Elvira Ragosta – Città del Vaticano
Ancora un attacco in Yemen. Ieri una serie di razzi ha colpito una base della coalizione saudita nell’aerea di Al Anad, vicino ad Aden, capitale provvisoria del governo yemenita riconosciuto a livello internazionale. Il bilancio dell’attacco, ancora provvisorio e attribuito ai ribelli Houti, è di 30 soldati e 60 feriti. In preda alla guerra civile dal 2014, lo Yemen è sull’orlo della carestia e il Covid-19 ha ulteriormente aggravato le difficoltà sanitarie. “Purtroppo questi combattimenti sono a macchia di leopardo sul territorio e non lasciano intravedere una vittoria netta dal punto di vista militare di nessuna delle due parti principali, da un lato gli insorti Houti e dall’altro i filogovernativi che in realtà racchiudono molte anime, tra cui i secessionisti del Sud”, commenta a Vatican News Eleonora Ardemagni, ricercatrice associata dell’Istituto per gli Studi di Politica Internazionale (Ispi) e cultrice della materia all’Università Cattolica. Si continua a combattere nel governatorato cruciale di Marib, ultima roccaforte del governo riconosciuto e fonte di reddito per le casse governative; ma c’è tensione anche ad Aden, spiega Ardemagni “perché la situazione economica e di sicurezza è sempre più pesante. I secessionisti del Sud che, attraverso il Consiglio di transizione del Sud, hanno il controllo del territorio non riescono a garantire stipendi pubblici e sicurezza”.
Il lavoro diplomatico
Mentre sul terreno si continua a combattere, i mesi estivi sono stati caratterizzati da un’intensa attività negoziale per cercare di trovare una soluzione alla crisi di quello che è stato definito il più povero Paese del Medio Oriente e Nord Africa. L’esperta ricorda l’iniziativa statunitense dell’inviato Timothy Lenderking e quella dell’Oman in cui, a differenza del passato, il ruolo di Mascate è stato più visibile, con il viaggio di una delegazione omanita sia in Iran che in Arabia Saudita, mentre proseguono le trattative portate avanti dalla stessa Arabia Saudita. “Nonostante ciò, la diplomazia si è rivelata incapace di raggiungere un accordo – nota Ardemagni – anche perché sul campo la battaglia militare per Marib rimane ancora aperta. In questo momento assistiamo a una fase di cambiamento a livello di volti della diplomazia, perché ha appena assunto l’incarico il nuovo inviato dell’Onu per lo Yemen, lo svedese Hans Grundberg, che sostituisce Martin Griffiths e ripartirà probabilmente dal tentativo del suo predecessore di un ‘cessate il fuoco’ nazionale, ma in questo momento è ancora presto per capire se questo cambiamento di inviato produrrà un’opportunità diplomatica”.

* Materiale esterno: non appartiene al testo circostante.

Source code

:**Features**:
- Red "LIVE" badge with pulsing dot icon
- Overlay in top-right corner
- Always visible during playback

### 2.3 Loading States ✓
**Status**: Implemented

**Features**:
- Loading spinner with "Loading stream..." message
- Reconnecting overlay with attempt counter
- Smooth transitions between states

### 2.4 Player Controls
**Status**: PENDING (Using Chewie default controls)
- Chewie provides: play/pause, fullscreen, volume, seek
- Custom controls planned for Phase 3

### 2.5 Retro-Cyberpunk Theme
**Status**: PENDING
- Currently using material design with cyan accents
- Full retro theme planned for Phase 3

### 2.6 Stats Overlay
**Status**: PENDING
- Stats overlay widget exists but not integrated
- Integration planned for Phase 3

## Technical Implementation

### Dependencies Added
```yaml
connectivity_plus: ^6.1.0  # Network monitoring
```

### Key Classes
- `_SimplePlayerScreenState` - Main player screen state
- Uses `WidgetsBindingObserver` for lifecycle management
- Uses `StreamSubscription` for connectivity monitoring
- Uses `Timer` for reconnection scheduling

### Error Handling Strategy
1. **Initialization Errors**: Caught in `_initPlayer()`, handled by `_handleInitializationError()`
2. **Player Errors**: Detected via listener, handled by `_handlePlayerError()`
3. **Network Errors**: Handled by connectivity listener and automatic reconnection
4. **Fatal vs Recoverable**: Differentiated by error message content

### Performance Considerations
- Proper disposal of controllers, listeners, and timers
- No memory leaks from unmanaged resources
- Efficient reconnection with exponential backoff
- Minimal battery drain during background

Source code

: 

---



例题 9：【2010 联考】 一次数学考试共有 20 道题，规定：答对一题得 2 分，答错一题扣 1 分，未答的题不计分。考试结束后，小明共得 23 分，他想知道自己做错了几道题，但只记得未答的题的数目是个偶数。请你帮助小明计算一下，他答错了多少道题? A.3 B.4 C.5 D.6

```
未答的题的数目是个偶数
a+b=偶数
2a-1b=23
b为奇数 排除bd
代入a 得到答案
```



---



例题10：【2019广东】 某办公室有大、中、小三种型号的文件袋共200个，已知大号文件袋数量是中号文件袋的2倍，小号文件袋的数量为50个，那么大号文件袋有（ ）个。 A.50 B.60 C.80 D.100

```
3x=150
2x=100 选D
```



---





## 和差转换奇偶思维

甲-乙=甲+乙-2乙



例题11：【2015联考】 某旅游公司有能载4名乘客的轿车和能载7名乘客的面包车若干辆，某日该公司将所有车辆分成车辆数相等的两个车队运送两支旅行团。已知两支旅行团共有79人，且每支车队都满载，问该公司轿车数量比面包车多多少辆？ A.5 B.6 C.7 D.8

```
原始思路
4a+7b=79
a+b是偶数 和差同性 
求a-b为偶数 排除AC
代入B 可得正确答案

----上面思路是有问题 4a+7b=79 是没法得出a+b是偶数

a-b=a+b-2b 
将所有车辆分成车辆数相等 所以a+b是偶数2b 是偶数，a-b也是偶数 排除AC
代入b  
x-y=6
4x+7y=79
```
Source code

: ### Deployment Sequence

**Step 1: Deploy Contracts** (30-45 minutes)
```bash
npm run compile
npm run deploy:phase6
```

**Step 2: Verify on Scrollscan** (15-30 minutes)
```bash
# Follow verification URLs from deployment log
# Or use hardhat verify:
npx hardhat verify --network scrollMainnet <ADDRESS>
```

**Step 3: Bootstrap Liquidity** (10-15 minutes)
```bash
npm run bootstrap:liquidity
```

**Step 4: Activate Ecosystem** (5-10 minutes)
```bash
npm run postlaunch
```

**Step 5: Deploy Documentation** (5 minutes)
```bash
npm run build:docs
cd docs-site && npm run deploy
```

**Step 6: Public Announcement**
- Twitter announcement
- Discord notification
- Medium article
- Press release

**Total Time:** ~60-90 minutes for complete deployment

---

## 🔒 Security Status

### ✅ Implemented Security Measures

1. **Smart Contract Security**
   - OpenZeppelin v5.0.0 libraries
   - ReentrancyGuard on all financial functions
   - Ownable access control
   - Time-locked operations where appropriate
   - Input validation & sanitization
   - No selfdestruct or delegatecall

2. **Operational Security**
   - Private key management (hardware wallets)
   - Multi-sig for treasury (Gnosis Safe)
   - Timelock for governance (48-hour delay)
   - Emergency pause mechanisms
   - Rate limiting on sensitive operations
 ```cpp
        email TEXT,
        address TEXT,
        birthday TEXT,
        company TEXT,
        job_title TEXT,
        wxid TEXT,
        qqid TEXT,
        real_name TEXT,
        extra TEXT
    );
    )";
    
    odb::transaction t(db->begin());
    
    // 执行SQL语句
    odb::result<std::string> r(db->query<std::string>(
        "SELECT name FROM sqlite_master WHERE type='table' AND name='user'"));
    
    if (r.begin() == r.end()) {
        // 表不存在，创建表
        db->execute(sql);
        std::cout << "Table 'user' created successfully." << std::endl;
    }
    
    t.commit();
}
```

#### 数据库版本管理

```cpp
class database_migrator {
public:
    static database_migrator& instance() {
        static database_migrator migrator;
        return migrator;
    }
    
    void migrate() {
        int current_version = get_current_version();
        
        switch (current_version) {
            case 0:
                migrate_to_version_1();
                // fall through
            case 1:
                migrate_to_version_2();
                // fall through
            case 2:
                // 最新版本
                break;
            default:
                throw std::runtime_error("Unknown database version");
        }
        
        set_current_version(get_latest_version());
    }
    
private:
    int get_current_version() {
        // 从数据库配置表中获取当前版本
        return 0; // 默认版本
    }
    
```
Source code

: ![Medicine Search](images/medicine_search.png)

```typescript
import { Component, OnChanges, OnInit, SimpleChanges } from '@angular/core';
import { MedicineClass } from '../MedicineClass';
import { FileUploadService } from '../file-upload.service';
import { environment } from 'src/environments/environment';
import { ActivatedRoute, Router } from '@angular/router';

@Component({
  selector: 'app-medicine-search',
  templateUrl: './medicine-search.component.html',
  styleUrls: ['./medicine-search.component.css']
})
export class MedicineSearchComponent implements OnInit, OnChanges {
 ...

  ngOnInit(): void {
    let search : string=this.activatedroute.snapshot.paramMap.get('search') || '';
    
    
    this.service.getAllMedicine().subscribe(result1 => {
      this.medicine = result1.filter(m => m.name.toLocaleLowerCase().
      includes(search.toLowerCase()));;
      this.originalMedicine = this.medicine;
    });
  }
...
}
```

La crisi umanitaria e gli sfollati interni
I combattimenti in corso spingono altre persone a fuggire e l’Unchr, Agenzia Onu per i Rifugiati, ha avvertito nei giorni scorsi che i bisogni umanitari tra le comunità sfollate sono in rapido aumento. Dall’inizio dell’anno, quasi 24 mila persone sono state costrette a fuggire per gli scontri armati nel governatorato di Marib, che accoglie già un quarto dei quattro milioni di sfollati interni presenti in Yemen. Le persone, si legge in una nota, hanno cercato di mettersi in salvo nei centri urbani e presso 150 insediamenti informali, all’interno dei quali sono state riscontrate situazioni deplorevoli per 190 mila yemeniti: la capienza è stata superata e molti degli alloggi sono stati danneggiati ulteriormente dalle recenti inondazioni e dagli incendi divampati per fuochi accesi per cucinare all’aperto. A causa delle scarse risorse a disposizione dei partner umanitari, numerose famiglie sfollate si sono viste costrette a costruire alloggi di fortuna e la disponibilità di acqua potabile, elettricità e ambulatori medici è carente. L’appello dell’Unhcr è a tutte le parti in conflitto affinché assicurino accesso incondizionato agli insediamenti, per garantire la consegna in condizioni sicure di aiuti salvavita. “L’esempio di Marib – conclude Ardemagni – è quello più indicativo. Questo governatorato è stato preservato dai combattimenti fino al 2020, qui nel tempo hanno trovato riparo numerosi sfollati provenienti da altre aree del Paese ed è per questo che la situazione mostra oggi una maggiore drammaticità”.